Over at Kris’s and Chris’s, Chris continues snoring while Kris pads downstairs, where she finds her mother having a quiet Folger’s moment. Sheila says she’s worried the girls are working so much, they don’t have time to make sweet boo bear love. The best part of waking up… is sex talk with your mother. Hmm. That’s not right.
Meanwhile, Sam is visiting Elizabeth in her office when she mentions her promotion to bar manager and wet t-shirt contest organizer. Elizabeth’s face curdles. Oh yes, she has a problem with wet t-shirt contests, even though she doesn’t admit it. And yet, she leers at Sam’s boobs in her hot dog uniform every chance she gets. Hypocrite much?
Jen shows up late for her first class (damn Seattle weather!) and immediately encounters a student majoring in douchery. He belittles her for mentioning the rain while leaning back with his feet on the desk.
Jen ignores his arrogant tone and turns to begin writing on the board. Then, he snidely asks if they’ll be getting out early today and fiddles with a paper airplane. Jen freezes, the tip of her dry erase marker hanging in mid-air. She turns –
Jen Butler. The Walter Mitty of Lesbians.
You think Callisto was bad? Meet the most insidious Xena villain of all: the graduate film student.
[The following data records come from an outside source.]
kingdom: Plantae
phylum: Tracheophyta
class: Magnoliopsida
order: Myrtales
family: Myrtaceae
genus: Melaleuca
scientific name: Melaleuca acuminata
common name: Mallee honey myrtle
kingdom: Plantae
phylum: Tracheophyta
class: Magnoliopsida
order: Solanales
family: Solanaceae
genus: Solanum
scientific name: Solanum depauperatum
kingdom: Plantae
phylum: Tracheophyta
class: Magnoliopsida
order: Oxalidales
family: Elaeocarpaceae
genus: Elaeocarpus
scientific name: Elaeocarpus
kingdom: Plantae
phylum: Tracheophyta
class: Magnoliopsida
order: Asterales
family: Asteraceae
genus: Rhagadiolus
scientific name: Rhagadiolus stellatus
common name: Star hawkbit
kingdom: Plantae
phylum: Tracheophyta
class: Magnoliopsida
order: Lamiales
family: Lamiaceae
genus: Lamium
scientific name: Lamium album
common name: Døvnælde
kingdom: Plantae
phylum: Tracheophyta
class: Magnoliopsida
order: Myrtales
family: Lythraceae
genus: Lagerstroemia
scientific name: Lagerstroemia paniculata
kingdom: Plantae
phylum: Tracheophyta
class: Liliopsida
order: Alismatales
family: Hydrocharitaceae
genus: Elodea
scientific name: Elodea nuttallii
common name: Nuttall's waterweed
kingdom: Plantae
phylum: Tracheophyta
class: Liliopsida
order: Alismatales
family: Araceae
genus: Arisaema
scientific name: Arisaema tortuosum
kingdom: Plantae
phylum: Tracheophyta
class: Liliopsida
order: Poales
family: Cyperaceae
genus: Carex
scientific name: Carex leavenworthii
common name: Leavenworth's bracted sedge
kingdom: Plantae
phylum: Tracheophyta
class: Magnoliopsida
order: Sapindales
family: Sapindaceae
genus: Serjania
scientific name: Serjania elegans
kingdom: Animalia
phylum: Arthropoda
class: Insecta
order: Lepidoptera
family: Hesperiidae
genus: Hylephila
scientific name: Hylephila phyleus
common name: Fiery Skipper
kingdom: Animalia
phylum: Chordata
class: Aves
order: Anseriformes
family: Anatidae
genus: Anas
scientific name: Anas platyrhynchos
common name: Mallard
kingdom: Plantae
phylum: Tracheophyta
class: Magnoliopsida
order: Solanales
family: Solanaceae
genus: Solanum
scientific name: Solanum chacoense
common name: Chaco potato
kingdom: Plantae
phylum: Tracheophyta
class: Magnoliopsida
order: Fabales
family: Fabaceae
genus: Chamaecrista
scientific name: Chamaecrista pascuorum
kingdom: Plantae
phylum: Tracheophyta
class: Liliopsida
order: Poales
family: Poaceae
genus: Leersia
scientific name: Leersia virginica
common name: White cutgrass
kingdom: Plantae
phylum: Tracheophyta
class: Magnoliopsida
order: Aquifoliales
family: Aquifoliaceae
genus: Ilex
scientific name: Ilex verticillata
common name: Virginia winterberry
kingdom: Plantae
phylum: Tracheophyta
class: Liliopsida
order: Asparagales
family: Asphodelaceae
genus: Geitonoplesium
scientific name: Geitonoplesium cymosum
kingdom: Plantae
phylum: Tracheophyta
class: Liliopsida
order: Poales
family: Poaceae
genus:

Back in reality, Jen calmly tells Mr. Smart Mouth, “Ya know, I may be new to this, but I don’t think it’s wise to piss off the person grading you, unless of course, you enjoy flunking your classes.”
Gabrielle would be so proud.
Gillian finds Jen on campus and asks how her day went. That’s nice. More importantly, Jen sees the large manila envelope Gillian is holding and asks, “Whatcha got there?” Gillian has just received her divorce papers and plans on signing them just as soon as she finds a pen.
After school, Jen and Sam do a little window shopping. Jen tells Sam how thoughtful it was for Gillian to ask how her first lecture went.
This is the “Little Things” Rule: Little things say a lot about how someone feels about you, so pay attention to them. You hear that, chickens? If she only kisses you when she’s drunk – run.
“How was your day?” goes a long way with Jen, because when we next see her with Gillian, Jen is telling her to open the little sumpin-sumpin she bought her. Ooh, I love presents!
It’s not a ring. It’s worse. It’s the key to her apartment.
Jen says, “When we met, it was my plan to kiss as many frogs as possible, before I, ya know… But I didn’t expect you. And now it turns out, you’re the only frog I want… will you be my girlfriend?”
Check yes or no. Oh, wait. That’s that other show.